Repeat the lines of the items word for word, from the first line of the items through the line holding "esforço coletivo, oferecendo", both ends included.

Exercise data:
/---

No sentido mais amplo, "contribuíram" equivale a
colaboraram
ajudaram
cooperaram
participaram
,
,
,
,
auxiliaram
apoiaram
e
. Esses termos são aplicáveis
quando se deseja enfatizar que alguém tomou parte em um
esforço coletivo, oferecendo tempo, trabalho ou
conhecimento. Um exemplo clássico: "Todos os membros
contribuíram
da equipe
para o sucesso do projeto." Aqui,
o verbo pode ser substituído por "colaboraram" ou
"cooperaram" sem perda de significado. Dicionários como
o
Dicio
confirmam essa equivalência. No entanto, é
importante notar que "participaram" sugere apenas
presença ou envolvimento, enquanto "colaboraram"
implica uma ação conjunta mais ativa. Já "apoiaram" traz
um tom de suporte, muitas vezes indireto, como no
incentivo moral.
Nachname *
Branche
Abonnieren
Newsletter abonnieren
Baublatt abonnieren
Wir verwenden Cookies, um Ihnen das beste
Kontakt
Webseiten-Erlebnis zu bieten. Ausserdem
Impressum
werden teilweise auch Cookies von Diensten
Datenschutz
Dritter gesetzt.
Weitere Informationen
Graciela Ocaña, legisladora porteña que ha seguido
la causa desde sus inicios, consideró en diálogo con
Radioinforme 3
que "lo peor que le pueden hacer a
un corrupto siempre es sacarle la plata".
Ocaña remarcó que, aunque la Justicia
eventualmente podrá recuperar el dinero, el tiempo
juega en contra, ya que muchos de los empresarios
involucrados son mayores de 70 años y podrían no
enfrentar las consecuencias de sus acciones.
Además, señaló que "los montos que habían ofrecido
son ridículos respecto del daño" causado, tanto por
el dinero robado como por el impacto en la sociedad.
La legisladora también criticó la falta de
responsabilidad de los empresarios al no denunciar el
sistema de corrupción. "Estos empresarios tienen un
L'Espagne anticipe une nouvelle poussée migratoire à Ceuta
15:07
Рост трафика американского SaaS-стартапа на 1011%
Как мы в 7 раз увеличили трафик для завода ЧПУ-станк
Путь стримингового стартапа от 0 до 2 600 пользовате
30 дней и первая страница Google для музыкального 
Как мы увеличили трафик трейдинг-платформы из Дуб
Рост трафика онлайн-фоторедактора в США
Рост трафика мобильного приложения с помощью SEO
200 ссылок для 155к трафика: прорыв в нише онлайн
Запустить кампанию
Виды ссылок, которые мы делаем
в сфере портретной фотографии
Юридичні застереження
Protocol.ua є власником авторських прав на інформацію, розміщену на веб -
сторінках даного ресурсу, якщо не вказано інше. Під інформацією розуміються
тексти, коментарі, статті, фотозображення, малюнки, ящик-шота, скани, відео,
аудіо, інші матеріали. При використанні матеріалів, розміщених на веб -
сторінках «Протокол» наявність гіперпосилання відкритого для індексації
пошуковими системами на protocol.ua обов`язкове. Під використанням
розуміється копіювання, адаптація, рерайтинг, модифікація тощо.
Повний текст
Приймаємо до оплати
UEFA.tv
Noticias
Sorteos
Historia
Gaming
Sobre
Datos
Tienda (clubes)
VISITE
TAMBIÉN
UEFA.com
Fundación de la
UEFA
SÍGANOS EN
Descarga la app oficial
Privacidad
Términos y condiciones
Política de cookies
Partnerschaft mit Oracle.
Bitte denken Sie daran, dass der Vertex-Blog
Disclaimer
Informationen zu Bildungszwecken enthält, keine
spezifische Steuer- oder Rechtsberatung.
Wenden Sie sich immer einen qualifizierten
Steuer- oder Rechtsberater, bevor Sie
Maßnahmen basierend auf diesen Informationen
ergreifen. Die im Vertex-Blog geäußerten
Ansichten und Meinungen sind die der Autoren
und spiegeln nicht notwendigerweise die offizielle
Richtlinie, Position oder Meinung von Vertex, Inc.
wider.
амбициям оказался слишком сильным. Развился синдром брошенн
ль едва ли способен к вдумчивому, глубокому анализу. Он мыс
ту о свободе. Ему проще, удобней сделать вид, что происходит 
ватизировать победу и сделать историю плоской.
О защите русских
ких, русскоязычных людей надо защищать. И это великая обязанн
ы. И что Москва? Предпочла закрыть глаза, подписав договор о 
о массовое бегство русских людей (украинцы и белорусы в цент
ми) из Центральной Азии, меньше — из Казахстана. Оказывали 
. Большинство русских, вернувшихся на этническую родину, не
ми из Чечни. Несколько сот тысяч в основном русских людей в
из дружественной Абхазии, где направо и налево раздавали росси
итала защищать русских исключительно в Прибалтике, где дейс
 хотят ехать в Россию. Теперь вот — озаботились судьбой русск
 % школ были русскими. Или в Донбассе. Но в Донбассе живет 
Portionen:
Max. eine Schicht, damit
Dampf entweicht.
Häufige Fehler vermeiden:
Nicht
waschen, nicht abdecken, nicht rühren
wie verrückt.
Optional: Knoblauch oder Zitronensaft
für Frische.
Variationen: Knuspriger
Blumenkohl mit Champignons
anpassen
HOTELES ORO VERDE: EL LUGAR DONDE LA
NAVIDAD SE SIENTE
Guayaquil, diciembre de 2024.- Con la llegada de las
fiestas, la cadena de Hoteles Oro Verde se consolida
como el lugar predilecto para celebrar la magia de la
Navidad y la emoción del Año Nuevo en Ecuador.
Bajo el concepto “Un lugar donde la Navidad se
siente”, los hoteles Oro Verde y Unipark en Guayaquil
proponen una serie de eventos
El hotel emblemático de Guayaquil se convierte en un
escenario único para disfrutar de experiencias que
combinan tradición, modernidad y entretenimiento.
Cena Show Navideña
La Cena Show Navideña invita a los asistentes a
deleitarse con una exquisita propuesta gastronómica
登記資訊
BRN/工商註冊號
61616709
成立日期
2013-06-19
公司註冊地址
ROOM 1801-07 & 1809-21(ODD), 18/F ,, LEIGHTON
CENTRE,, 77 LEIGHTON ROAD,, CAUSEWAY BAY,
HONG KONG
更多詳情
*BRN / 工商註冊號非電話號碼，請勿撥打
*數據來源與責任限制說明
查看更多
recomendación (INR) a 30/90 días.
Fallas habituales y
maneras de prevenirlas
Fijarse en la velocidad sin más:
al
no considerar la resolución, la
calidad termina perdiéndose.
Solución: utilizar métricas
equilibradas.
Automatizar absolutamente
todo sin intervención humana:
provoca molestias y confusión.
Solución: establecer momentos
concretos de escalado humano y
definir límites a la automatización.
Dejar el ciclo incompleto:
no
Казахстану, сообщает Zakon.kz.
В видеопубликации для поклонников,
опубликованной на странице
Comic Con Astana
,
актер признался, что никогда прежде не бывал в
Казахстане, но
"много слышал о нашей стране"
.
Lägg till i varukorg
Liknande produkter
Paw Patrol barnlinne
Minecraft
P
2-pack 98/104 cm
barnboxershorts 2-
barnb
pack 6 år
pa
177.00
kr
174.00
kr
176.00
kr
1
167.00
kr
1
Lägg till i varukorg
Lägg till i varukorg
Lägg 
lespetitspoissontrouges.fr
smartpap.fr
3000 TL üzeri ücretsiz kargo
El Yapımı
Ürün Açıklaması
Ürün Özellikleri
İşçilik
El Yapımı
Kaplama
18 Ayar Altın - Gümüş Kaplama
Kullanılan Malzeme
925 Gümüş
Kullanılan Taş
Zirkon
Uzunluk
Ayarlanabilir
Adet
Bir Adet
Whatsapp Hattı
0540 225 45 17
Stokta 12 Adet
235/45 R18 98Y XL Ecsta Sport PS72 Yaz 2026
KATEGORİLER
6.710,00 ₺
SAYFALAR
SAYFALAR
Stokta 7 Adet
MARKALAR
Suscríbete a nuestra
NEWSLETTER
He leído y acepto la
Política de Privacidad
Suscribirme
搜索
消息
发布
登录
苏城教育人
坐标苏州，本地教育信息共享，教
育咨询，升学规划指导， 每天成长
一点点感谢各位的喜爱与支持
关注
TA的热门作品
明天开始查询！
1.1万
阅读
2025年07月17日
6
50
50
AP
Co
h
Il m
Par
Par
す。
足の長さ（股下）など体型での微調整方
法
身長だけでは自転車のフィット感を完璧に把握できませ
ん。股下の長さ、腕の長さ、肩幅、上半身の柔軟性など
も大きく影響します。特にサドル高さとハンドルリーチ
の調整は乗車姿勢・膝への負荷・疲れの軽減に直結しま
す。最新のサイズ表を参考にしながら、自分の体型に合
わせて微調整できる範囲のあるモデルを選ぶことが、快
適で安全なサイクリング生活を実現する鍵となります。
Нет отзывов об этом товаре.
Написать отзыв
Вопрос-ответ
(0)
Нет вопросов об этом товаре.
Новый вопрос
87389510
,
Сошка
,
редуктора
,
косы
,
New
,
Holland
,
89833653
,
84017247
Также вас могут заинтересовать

\---

Task result:
No sentido mais amplo, "contribuíram" equivale a
colaboraram
ajudaram
cooperaram
participaram
,
,
,
,
auxiliaram
apoiaram
e
. Esses termos são aplicáveis
quando se deseja enfatizar que alguém tomou parte em um
esforço coletivo, oferecendo tempo, trabalho ou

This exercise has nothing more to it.